If you regularly read this blog, you may recall that I was quite enamored with his teacher from the first day of school and recognized she is something quite special. But throughout the year, I’ve had the chance to observe what she does, through volunteering in the classroom periodically and through all the stories and tidbits my son shares with me.
As a parent, I have so much appreciation and admiration for all Mrs. D has taught my son and his classmates, and how those teachings will continue to shape them as they grow. And as a leadership coach and someone interested in organizational culture, I’m fascinated by how she’s building an environment to nurture growth and learning.
What I’ve finally put my finger on is that Mrs. D’s genius comes from a beautiful combination of both bringing the world into her classroom and creating a world within the class. Through studying art, music, science, the natural world history and current events, she creates a vibrant classroom and community, reflected by the cheery artwork and creative student projects that line the walls. But the real magic to me is the world that Mrs. D creates with them — one where empathy comes first, where all students are really seen, where she meets them where they are and holds them up to the best versions of themselves.
Maybe this is one of those parenting moments, this deeper learning and appreciation of watching your kids grow up, this hint of nostalgia, this deeper perspective of childhood you don’t get when you’re going through it. I wish there was a word for it. It’s a mix of gratitude, reverence, and maybe some wisdom. And I’m realizing that as my kids grow, I’m growing as a parent.

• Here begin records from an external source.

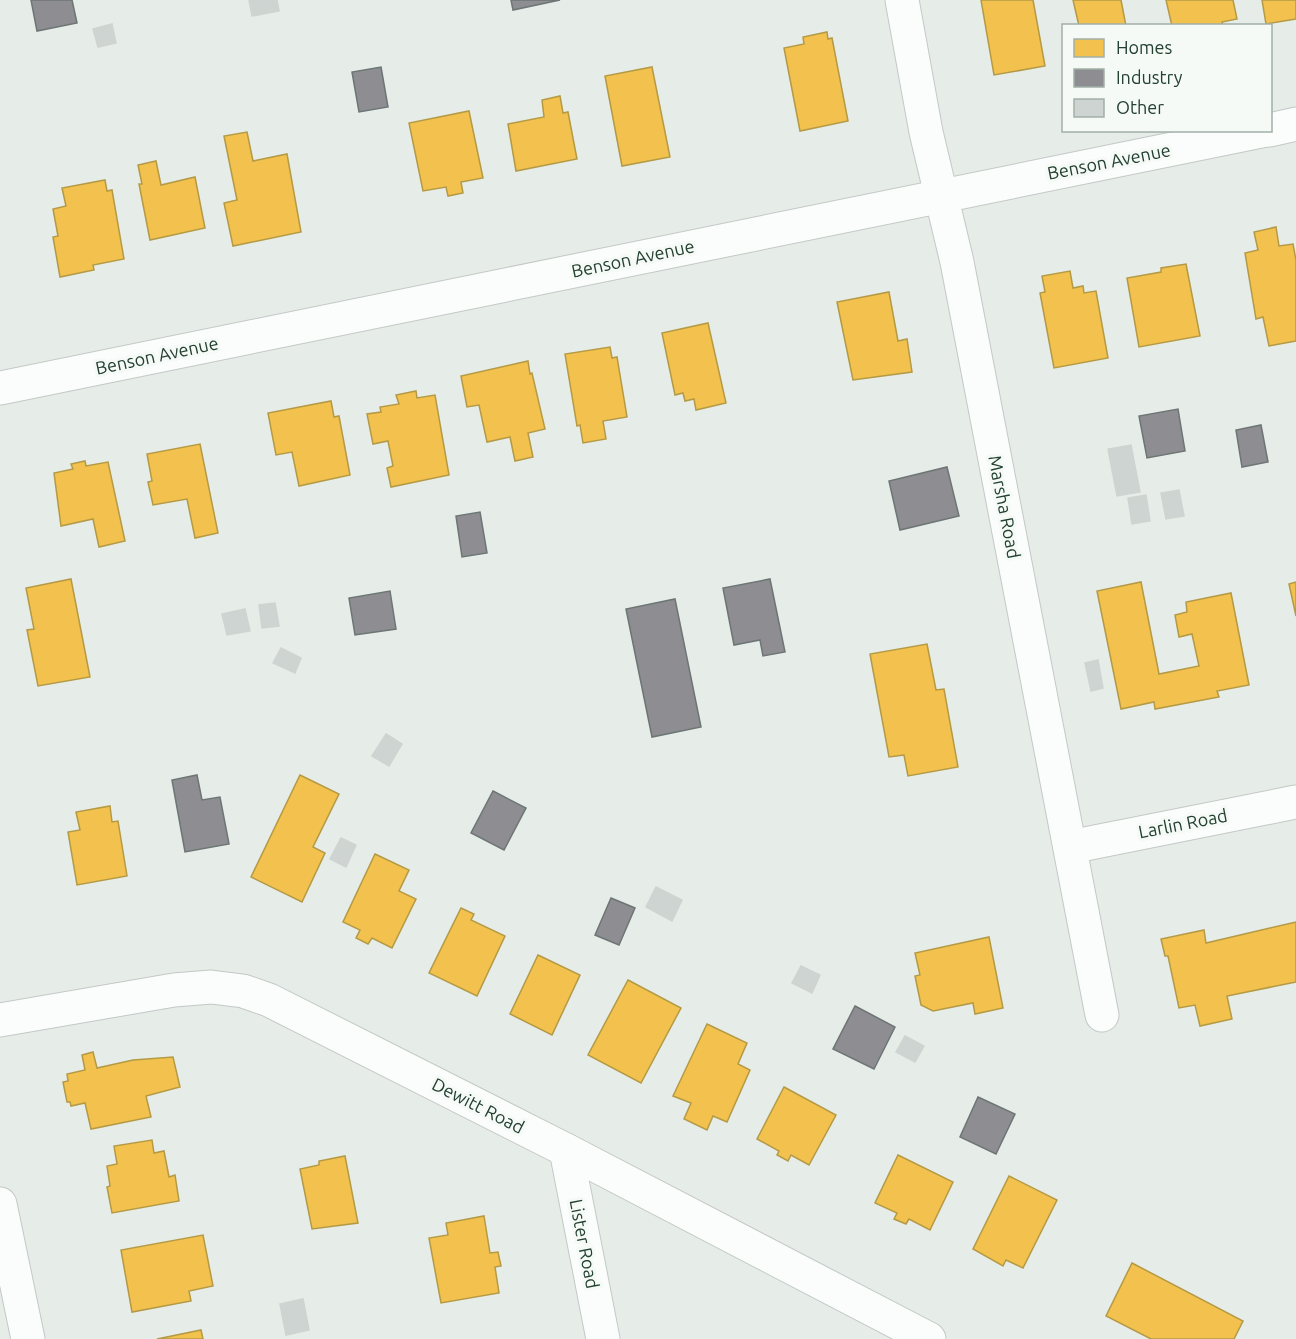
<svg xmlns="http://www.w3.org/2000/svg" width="1296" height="1339" viewBox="0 0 1296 1339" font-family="Ubuntu,sans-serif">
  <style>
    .homes { fill: #f2c14e; stroke: #b49a45; stroke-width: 1.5 }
    .industry { fill: #8d8d92; stroke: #6d7675; stroke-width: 1.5 }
    .building { fill: #ced4d1; stroke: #cfd4d1; stroke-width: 1.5 }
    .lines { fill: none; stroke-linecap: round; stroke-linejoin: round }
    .minor-casing { stroke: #c3c9c5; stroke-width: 35 }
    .tertiary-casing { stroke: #c3c9c5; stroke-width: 35 }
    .minor { stroke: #fbfcfc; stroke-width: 33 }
    .tertiary { stroke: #fbfcfc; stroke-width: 33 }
    .labels { text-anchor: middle; stroke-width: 6; stroke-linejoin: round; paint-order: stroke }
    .street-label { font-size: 18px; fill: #234031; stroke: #f5faf6 }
  </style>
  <rect width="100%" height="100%" fill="#e6ece8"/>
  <g class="homes">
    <polygon points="981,0 1033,0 1045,66 994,75"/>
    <polygon points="1073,0 1121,0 1126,26 1079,26"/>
    <polygon points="1166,0 1233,0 1237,19 1222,22 1223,26 1172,26"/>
    <polygon points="1262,0 1296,0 1296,19 1266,24"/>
    <polygon points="827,32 828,39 832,38 848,121 800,131 784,48 804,44 803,37"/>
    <polygon points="652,67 670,157 622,166 605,76"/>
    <polygon points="560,96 563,113 568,112 577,159 516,171 508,124 544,117 542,100"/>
    <polygon points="469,111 483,178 461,182 463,193 448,196 446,187 423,191 409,123"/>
    <polygon points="247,132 253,161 287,154 301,232 233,246 224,203 237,200 224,136"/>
    <polygon points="156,161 161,185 195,177 205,228 150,240 139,184 142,184 138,165"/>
    <polygon points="105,180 107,191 112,190 124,259 93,265 94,270 60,277 53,237 58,236 53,209 66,206 62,188"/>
    <polygon points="1276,227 1279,246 1293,244 1296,260 1296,341 1269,346 1263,317 1256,319 1245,253 1258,250 1254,232"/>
    <polygon points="1186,264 1200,336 1139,347 1127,278 1161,272 1161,268"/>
    <polygon points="1070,271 1073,288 1083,286 1084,293 1096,291 1108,358 1054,368 1040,293 1045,292 1042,276"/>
    <polygon points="889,292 898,341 907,339 912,372 853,380 837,302"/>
    <polygon points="708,323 726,403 696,410 694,399 685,401 683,393 675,395 662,333"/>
    <polygon points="610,347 612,358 617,357 627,417 603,421 606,439 583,443 580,425 577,426 565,354"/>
    <polygon points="528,361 530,374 532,373 545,429 528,433 533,457 515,461 510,437 487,442 479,405 467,407 461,376"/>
    <polygon points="416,391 417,398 435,395 449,475 391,487 387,468 393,466 388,441 373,444 367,414 381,412 380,407 399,404 396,395"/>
    <polygon points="331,401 334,417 339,416 350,475 299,486 292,452 276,455 268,413"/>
    <polygon points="200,444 218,533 195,538 187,499 153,505 148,482 152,481 147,454"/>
    <polygon points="85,461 86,466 108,462 125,541 99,547 93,519 61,526 54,473 73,469 71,464"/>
    <polygon points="71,579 90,677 38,686 27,630 34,629 26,588"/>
    <polygon points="1141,582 1159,674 1199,666 1192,634 1179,637 1175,615 1187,612 1186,602 1231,593 1249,685 1217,691 1219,697 1155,709 1154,702 1121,709 1097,591"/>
    <polygon points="1296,582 1296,616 1289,584"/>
    <polygon points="927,644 936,690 944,689 958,767 908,776 904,755 889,757 870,654"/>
    <polygon points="300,775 339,794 313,847 325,853 302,902 251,877"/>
    <polygon points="110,806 112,822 118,821 127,876 77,885 68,832 80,830 76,812"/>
    <polygon points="375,854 409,870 399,891 416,899 392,948 372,938 368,944 356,938 360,930 343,922"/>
    <polygon points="461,908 474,914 471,920 505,936 477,996 429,973"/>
    <polygon points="1296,922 1296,982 1227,996 1232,1019 1200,1026 1195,1005 1179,1008 1168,956 1165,956 1161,939 1204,930 1206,943"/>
    <polygon points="989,937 1003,1008 975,1014 973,1003 933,1011 921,1005 915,976 920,975 915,953"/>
    <polygon points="538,955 580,975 552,1035 510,1014"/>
    <polygon points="628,980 681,1008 641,1083 588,1055"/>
    <polygon points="707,1024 747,1043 738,1064 750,1070 727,1122 713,1116 707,1130 684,1119 691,1103 673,1096"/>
    <polygon points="93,1052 97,1068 133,1060 173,1057 180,1087 146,1096 151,1117 91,1129 85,1103 71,1106 70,1102 67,1102 63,1082 68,1081 67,1074 85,1070 82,1055"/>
    <polygon points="784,1087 836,1115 809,1165 791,1155 788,1161 777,1155 779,1151 757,1139"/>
    <polygon points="152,1140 154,1153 164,1151 169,1177 175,1175 179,1201 112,1213 107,1187 110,1186 107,1166 117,1164 114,1146"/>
    <polygon points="898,1155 953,1182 930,1230 909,1219 906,1224 894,1219 897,1213 875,1203"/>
    <polygon points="345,1156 358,1223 312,1229 300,1169 319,1165 319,1161"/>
    <polygon points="1009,1176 1057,1200 1023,1268 1006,1260 1003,1266 973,1249"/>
    <polygon points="484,1216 490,1253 498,1252 501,1266 495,1267 499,1293 441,1303 429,1238 448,1235 446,1223"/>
    <polygon points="203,1235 213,1286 189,1291 191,1301 132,1312 121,1250"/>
    <polygon points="1132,1263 1243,1321 1234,1339 1151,1339 1106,1316"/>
    <polygon points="201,1330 203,1339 157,1339"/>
  </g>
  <g class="industry">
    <polygon points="31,0 72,0 77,23 37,31"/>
    <polygon points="511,0 560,0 513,10"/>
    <polygon points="381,67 388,107 359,112 352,72"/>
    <polygon points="1178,409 1185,451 1147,458 1139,416"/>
    <polygon points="1261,425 1268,462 1242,467 1236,430"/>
    <polygon points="947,467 959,516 900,530 889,481"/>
    <polygon points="480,512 487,553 462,557 456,516"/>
    <polygon points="770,579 785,652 763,656 760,640 734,645 723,588"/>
    <polygon points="390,591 396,629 355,635 349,598"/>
    <polygon points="675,599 701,727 652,737 626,609"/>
    <polygon points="197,775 202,800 220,797 229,844 185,852 172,780"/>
    <polygon points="493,791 526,808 504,850 471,833"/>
    <polygon points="611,898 635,908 619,945 595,935"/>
    <polygon points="855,1006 895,1027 874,1069 833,1049"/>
    <polygon points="978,1097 1015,1114 996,1154 960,1137"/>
  </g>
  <g class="building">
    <polygon points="249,0 277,0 279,11 252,16"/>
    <polygon points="112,24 116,43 98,47 93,29"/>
    <polygon points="1131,445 1140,492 1117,496 1108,449"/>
    <polygon points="1179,490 1184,516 1166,519 1161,493"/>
    <polygon points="1146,495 1150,521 1132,524 1128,498"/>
    <polygon points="275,603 279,626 262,628 259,605"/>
    <polygon points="245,609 250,631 227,635 222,614"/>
    <polygon points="281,648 301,658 295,673 273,663"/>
    <polygon points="1098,660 1103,688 1091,691 1085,663"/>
    <polygon points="386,734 402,744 389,766 372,756"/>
    <polygon points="341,838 356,845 346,867 330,859"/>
    <polygon points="656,887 682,900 672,921 646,907"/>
    <polygon points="801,966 820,975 812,993 792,983"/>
    <polygon points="905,1036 924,1046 915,1062 896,1052"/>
    <polygon points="303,1299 309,1330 286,1335 280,1304"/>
  </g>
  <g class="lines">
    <g class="minor-casing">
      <g id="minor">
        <polyline points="902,0 926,132 957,262 1102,1015"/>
        <polyline points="1070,847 1296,802"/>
        <polyline points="0,1020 174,990 211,987 243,991 269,1000 566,1150 929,1339"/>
        <polyline points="566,1150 603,1339"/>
        <polyline points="0,1204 28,1339"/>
      </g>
    </g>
    <g class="tertiary-casing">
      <g id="tertiary">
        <polyline points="1270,130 1296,124"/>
        <polyline points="0,388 1266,130"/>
      </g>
    </g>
    <use href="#minor" class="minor"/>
    <use href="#tertiary" class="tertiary"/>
  </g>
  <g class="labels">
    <g class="street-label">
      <text transform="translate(1109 162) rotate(-11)" y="6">Benson Avenue</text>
      <text transform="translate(633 259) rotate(-12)" y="6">Benson Avenue</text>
      <text transform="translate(157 356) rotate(-12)" y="6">Benson Avenue</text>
      <text transform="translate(1004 507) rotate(79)" y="6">Marsha Road</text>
      <text transform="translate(1183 824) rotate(-11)" y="6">Larlin Road</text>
      <text transform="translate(478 1106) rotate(27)" y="6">Dewitt Road</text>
      <text transform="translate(584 1244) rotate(79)" y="6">Lister Road</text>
    </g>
  </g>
  <rect x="1062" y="24" width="210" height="108" fill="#f5faf6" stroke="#a1b0a7" stroke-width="1.5"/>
  <rect x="1074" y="39" width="30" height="18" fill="#f2c14e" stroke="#a1b0a7" stroke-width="1.5"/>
  <text x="1116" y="54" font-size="18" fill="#234031">Homes</text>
  <rect x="1074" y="69" width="30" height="18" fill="#8d8d92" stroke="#a1b0a7" stroke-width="1.5"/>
  <text x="1116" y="84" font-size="18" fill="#234031">Industry</text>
  <rect x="1074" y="99" width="30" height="18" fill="#ced4d1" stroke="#a1b0a7" stroke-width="1.5"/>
  <text x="1116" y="114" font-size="18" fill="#234031">Other</text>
</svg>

So, as the years march on and my son grows up (and I continue to grow alongside him as a parent) and some of his memories of kindergarten inevitably fade along with the stack of lovely artwork he brought home, here’s my wish for him: that he continues to embrace the world that Mrs. D created in their classroom. I wish he listens with both his head and his heart, that he always holds himself and others up to their best versions and that he remembers kindness first.
5 thoughts on “What I Learned in Kindergarten the Second Time Around”
Heather you need to write a book (books) so EVERYONE can enjoy > you have a great way with words > you make me feel as if I was right there with you guys!
Awww, thanks for saying that, Dencie. And thank for reading! xo
Thanks, Heather, for this glimpse into the world of kindergarten again! As my daughter nears her 15th birthday, I’m reminded of her magical kindergarten year with Teacher Judy and her faithful assistant Dani. Such sweet reflections…
Thanks, Cheryl. Happy to hear your memories from your daughter’s time in kindergarten have stuck with you (and are also magical!) What a gift that is. Happy early birthday to your daughter.